Umstellung auf Windows 10 kostet Nordkirchener Verwaltung fünfstelligen Betrag

dzNeue Software

1,3 Millionen Euro müssen NRW-Ministerien zahlen, weil sie nicht rechtzeitig auf Windows 10 umgestellt haben. Die Nordkirchener Verwaltung rüstet gerade um und muss dafür viel Geld ausgeben.

Nordkirchen

, 10.02.2020, 08:22 Uhr / Lesedauer: 2 min

Seit dem 14. Januar gibt es für das Betriebssystem Windows 7 keinen Support mehr von Hersteller Microsoft. Angekündigt war dieser Schritt lange im Voraus. Trotzdem haben es einige öffentliche Stellen versäumt, rechtzeitig auf den Nachfolger Windows 10 umzurüsten.

Die Folge: Die außerplanmäßigen Sicherheitsupdates für die in die Jahre gekommenen Verwaltungsrechner belaufen sich in den NRW-Ministerien auf rund 1,3 Millionen Euro, wie der WDR berichtet.

Auch in Nordkirchen sind die Verwaltungsrechner noch nicht umgerüstet. Hier hat das Rathaus allerdings rechtzeitig vorgesorgt, wie Pressesprecherin Anne Büscher auf Anfrage dieser Redaktion erklärt. „Wir haben das Thema sehr ernst genommen“, sagt sie.

Fünfstelliger Betrag für neue Technik und Software

Trotzdem: Auch in der Schlossgemeinde entstehen durch die neue Software und neue Technik nicht unerhebliche Kosten.

Etwa 48.000 Euro gibt die Gemeinde für 50 neue Verwaltungsrechner und die Lizenzen für die neue Betriebssystem-Software Windows 10 aus, sagt die Gemeindesprecherin. Die Windows-Lizenzen schlagen dabei mit 17.000 Euro zu Buche.

Umgestellt werde die gesamte Verwaltung, sagt Büscher.
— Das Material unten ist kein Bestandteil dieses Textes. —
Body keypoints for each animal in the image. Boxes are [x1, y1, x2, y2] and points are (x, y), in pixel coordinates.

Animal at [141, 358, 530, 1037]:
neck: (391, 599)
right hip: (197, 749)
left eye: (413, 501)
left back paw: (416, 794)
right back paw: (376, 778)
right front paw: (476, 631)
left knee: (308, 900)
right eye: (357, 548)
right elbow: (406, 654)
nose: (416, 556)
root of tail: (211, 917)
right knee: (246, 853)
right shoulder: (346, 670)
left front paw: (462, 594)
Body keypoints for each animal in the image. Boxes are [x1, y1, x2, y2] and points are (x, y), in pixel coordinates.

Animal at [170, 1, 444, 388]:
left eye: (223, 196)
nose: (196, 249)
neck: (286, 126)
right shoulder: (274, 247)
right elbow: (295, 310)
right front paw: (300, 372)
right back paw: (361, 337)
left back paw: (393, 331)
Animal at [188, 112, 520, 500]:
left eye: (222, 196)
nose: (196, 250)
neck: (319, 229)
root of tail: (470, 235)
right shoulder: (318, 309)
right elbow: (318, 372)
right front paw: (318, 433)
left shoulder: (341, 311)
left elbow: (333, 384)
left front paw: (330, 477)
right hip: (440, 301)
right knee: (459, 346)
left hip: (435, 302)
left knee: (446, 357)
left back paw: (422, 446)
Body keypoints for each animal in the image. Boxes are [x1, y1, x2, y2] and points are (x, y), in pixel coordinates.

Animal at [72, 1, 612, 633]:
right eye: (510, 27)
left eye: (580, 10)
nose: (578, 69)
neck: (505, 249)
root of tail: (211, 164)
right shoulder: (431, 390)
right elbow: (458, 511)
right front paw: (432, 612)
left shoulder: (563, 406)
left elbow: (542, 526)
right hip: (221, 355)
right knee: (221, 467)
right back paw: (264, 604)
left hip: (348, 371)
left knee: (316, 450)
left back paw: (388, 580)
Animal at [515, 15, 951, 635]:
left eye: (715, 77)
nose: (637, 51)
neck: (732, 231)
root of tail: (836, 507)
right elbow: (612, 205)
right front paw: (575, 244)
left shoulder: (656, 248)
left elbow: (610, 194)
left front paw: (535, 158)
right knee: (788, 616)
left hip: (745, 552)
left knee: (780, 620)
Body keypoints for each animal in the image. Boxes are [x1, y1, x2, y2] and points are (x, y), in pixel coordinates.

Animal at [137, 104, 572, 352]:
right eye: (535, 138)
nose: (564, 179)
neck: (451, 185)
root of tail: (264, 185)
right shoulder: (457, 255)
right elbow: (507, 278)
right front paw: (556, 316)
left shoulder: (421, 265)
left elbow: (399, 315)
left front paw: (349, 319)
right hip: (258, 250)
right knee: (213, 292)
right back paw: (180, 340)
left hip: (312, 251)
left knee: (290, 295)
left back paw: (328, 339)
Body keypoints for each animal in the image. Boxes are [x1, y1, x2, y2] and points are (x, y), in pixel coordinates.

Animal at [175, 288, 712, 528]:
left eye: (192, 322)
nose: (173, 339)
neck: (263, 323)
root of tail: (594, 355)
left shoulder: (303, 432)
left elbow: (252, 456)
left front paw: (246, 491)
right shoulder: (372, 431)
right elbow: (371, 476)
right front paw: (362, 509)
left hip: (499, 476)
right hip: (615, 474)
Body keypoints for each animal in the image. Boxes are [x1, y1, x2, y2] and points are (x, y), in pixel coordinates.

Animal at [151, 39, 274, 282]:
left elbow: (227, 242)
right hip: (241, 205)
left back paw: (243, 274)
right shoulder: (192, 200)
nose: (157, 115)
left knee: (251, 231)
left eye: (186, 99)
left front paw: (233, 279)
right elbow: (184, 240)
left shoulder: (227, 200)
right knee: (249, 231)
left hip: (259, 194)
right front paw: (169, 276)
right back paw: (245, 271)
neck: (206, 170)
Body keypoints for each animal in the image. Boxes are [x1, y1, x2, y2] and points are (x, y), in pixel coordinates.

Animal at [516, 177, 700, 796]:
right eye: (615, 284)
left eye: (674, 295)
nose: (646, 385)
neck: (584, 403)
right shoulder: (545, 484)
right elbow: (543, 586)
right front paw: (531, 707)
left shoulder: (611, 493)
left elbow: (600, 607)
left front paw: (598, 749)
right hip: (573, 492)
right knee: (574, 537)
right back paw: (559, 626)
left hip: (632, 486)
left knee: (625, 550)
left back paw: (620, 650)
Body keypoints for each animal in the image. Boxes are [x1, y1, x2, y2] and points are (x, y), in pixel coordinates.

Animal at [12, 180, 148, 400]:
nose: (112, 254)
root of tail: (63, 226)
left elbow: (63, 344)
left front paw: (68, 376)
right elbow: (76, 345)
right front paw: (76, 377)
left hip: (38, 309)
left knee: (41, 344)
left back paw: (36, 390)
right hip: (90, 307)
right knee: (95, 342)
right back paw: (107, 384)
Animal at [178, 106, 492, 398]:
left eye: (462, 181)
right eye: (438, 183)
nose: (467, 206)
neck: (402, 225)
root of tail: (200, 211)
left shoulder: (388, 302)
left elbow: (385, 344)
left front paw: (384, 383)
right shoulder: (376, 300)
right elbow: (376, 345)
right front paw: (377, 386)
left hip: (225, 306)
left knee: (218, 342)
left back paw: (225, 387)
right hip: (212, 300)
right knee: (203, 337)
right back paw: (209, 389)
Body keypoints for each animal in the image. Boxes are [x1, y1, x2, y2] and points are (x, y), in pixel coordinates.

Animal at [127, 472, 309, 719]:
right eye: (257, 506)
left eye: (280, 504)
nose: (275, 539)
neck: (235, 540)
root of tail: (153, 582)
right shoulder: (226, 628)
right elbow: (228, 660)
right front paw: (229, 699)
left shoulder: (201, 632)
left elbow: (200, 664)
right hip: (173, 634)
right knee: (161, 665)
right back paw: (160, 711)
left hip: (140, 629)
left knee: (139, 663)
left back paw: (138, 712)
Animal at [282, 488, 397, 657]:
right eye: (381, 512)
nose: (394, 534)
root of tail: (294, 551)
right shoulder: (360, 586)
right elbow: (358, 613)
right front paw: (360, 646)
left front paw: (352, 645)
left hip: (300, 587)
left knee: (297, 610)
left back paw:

Die Technik sei auch bereits im Rathaus, sie werde jetzt nach und nach umgestellt. „Bis Ostern wollen wir damit fertig sein“, kündigt die Sprecherin an. Zwei Mitarbeiter hat die Informationstechnik des Rathauses.

Neue Möglichkeiten durch Windows 10, aber keine zusätzlichen Angebote für Bürger

Etwa acht Jahre war das alte Betriebssystem bei der Verwaltung im Einsatz. Dass mit der Umstellung auf das neue System auch sämtliche Rechner ausgetauscht werden, habe damit zu tun, dass die Computer ihre Abschreibungszeit von drei Jahren überschritten hätten, erklärt die Gemeindesprecherin.

Zwar biete Windows 10 den Rathaus-Mitarbeitern mehr Möglichkeiten, für die Nordkirchener Bürger werde sich das E-Government-Angebot allerdings nicht vergrößern, sagt Anne Büscher. Das habe auch mit der Größe der Gemeinde zu tun.

Lange Wartezeiten sind im Bürgerbüro eher die Ausnahme

Anders als größere Kommunen habe Nordkirchen beispielsweise im Bürgerbüro kein Ticket-System. Vieles lasse sich also ohne oder mit wenig Wartezeit im Rathaus erledigen.

Beim E-Government, also Amtsgängen über das Internet, sei mittlerweile viel möglich, weiß auch die Gemeindesprecherin. Allerdings sei dieser digitale Service mit einem großen personellen und finanziellen Aufwand verbunden.

Deshalb müsse eine Kommune wie Nordkirchen immer abwägen, ob die wenigen Fälle, in denen einzelne E-Government-Angebote von Bürgern genutzt werden, rechtfertigen, dass eine Verwaltung den damit verbundenen Aufwand betreibt.